He exits as CAMERA FOLLOWS HER as she backs away toward the cloakroom, still speaking.

AMY: Thank you very much indeed. Thank you, sir. (She starts to open door.)

HALL CLOAKROOM - CLOSE SHOT. The girls are standing about waiting in excited speculation as to Amy's fate. Amy enters, drying her tears. The girls close the doors and swoop down on her, all talking at once and asking: "What did he do?" "What did he say?"

AMY (with lofty disdain): I just said that if I ever told my mother the way he treated me, she'd take me out of his old school. She's never been reconciliated anyway, since my father lost his money, and she's had to suffer the degarradation of me being thrown with a lot of ill-mannered girls -- (she turns at the door, drops some of her elegance, and gives it to them straight:) -- who stick their noses into refined people's business! (She leaves them flat. They look after her, then turn to each other and murmur indistinctly.)

WHAT I'VE LEARNED: Change of pace = Changes as the protagonist advances/retards his/her progress. 

It's also invisible, like rhythm, but very much felt by the reader.

Little Women (1949)
by Sarah Y. Mason & Victor Heerman
Adapted from the novel by Louisa May Alcott

* After all, this was written for George Cukor and Katherine Hepburn.

Monday, January 16, 2017

TODAY'S NUGGET: 12 Monkeys (1995) - Cues & Repetition (Transition Helpers)

[Quick Summary: A prisoner from the future travels back in time to prevent the mutation of an epidemic virus, but everyone thinks he's a lunatic.]

This script is crazy.  It circles back and eats itself (in a good way).

--------------------

• WORK TO COMPLETE: From the scene in the source passage, list every stage direction that appears in parentheses within Amy's speeches.

• DATA EXCERPT:
--------------------

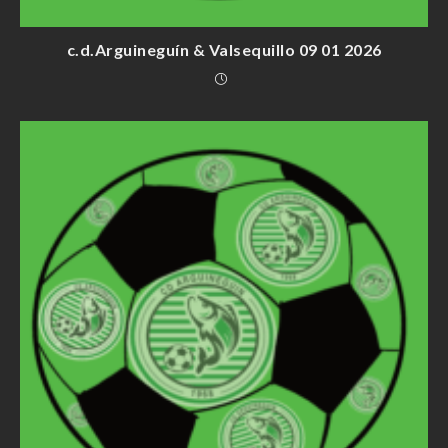
c.d.Arguineguín & Valsequillo 09 01 2026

--------------------

• OUTPUT BELOW:
- She starts to open door.
- with lofty disdain
- she turns at the door, drops some of her elegance, and gives it to them straight:
- She leaves them flat. They look after her, then turn to each other and murmur indistinctly.